Sacerdote denunciato, istigava a gettare chiodi sulle strade per fermare i ciclisti: «Tutti drogati»

Procure che aprono fascicoli contro ignoti per non farsi «scippare» eventuali inchieste sul doping, e preti che fanno volantinaggio contro i ciclisti dopati e i Mondiali di Varese. Una settimana fa la notizia della procura che aveva deciso di aprire un fascicolo in bianco, per atti relativi alla rassegna iridata: senza ipotesi di reato, né nomi iscritti nel registro degli indagati. «Nessuna criminalizzazione, è solo un'azione preventiva che ho assunto di mia iniziativa, delegando il sostituto Agostino Abate», ha spiegato il procuratore Maurizio Grigo. «Speriamo solo che non ci siano motivi per avviare delle indagini, anzi sono personalmente convinto che tutto filerà per il meglio.
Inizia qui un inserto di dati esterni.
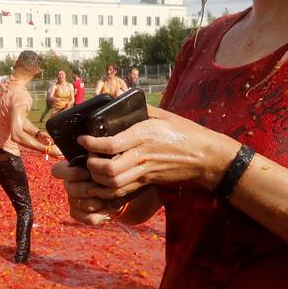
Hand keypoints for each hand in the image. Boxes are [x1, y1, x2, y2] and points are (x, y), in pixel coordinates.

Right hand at [50, 160, 128, 225]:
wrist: (120, 185)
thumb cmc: (110, 168)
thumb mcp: (106, 157)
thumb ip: (98, 156)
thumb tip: (89, 157)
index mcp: (70, 169)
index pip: (57, 171)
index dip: (72, 174)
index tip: (87, 173)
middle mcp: (69, 185)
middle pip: (72, 190)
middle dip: (90, 189)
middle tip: (103, 186)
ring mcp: (73, 200)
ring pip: (82, 204)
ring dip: (98, 201)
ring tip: (109, 197)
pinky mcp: (80, 214)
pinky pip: (89, 218)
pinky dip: (102, 213)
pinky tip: (109, 207)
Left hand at [79, 109, 233, 198]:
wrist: (205, 157)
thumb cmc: (185, 132)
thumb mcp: (163, 115)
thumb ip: (139, 108)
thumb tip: (116, 95)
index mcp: (144, 135)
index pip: (111, 144)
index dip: (91, 144)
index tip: (82, 139)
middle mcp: (142, 156)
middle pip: (108, 169)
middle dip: (91, 165)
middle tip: (86, 156)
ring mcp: (145, 171)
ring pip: (113, 184)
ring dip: (96, 180)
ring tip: (91, 169)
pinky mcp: (147, 182)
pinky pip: (122, 192)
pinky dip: (106, 191)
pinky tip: (99, 184)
Tuttavia è bene cautelarsi».
Intanto l’autorità giudiziaria è dovuta intervenire per placare l’esuberanza di un sacerdote di 68 anni, residente nell’hinterland milanese, che adesso sarà chiamato a rispondere delle accuse «di istigazione a delinquere e procurato allarme». Secondo la polizia, infatti, il sacerdote in questi mesi avrebbe scritto e diffuso volantini anonimi che annunciavano azioni dimostrative per sabotare i Mondiali di ciclismo su strada iniziati ieri con la vittoria di Malori nella crono under 23.
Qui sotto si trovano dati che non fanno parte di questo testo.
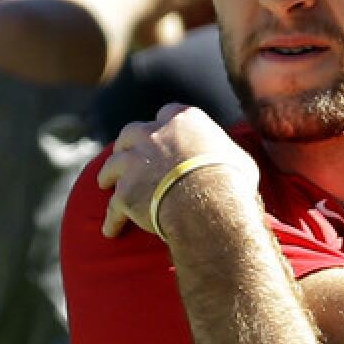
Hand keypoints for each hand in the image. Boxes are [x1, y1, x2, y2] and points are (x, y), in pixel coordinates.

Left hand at [97, 103, 258, 239]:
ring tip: (105, 183)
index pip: (168, 114)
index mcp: (184, 120)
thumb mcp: (238, 158)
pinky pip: (114, 206)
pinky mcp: (125, 192)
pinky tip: (110, 229)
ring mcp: (134, 162)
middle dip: (128, 144)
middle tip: (127, 154)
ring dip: (108, 174)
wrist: (210, 204)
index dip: (165, 126)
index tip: (165, 134)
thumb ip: (225, 153)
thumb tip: (231, 161)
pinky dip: (112, 218)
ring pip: (112, 165)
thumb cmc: (232, 180)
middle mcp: (154, 134)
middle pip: (132, 133)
I ciclisti, questa a quanto pare la motivazione degli scritti recapitati anche ad alcuni politici locali, «sono tutti dei drogati». E così l'autore, firmatosi con la sigla Gap, acronimo di Giovani alternativi padani dell'Insubria, si diceva intenzionato a disseminare sul circuito iridato chiodi e puntine, per forare le gomme delle bici o gettare secchiate di vernice sugli atleti. La Digos ha effettuato l’altro ieri una perquisizione domiciliare a casa del religioso, che non ha alcun incarico parrocchiale e che adesso è indagato a piede libero: secondo quanto si è appreso, gli agenti vi hanno trovato gli originali degli scritti. Venuto a conoscenza del problema e di quei volantini, il vicario episcopale di Varese, monsignor Luigi Stucchi, ha espresso «viva preoccupazione», dissociandosi da quanto vi è dichiarato. E ha auspicato che venga fatta al più presto luce su tutta la vicenda e che i Mondiali di Varese siano solo «un momento di festa e sport, per tutti».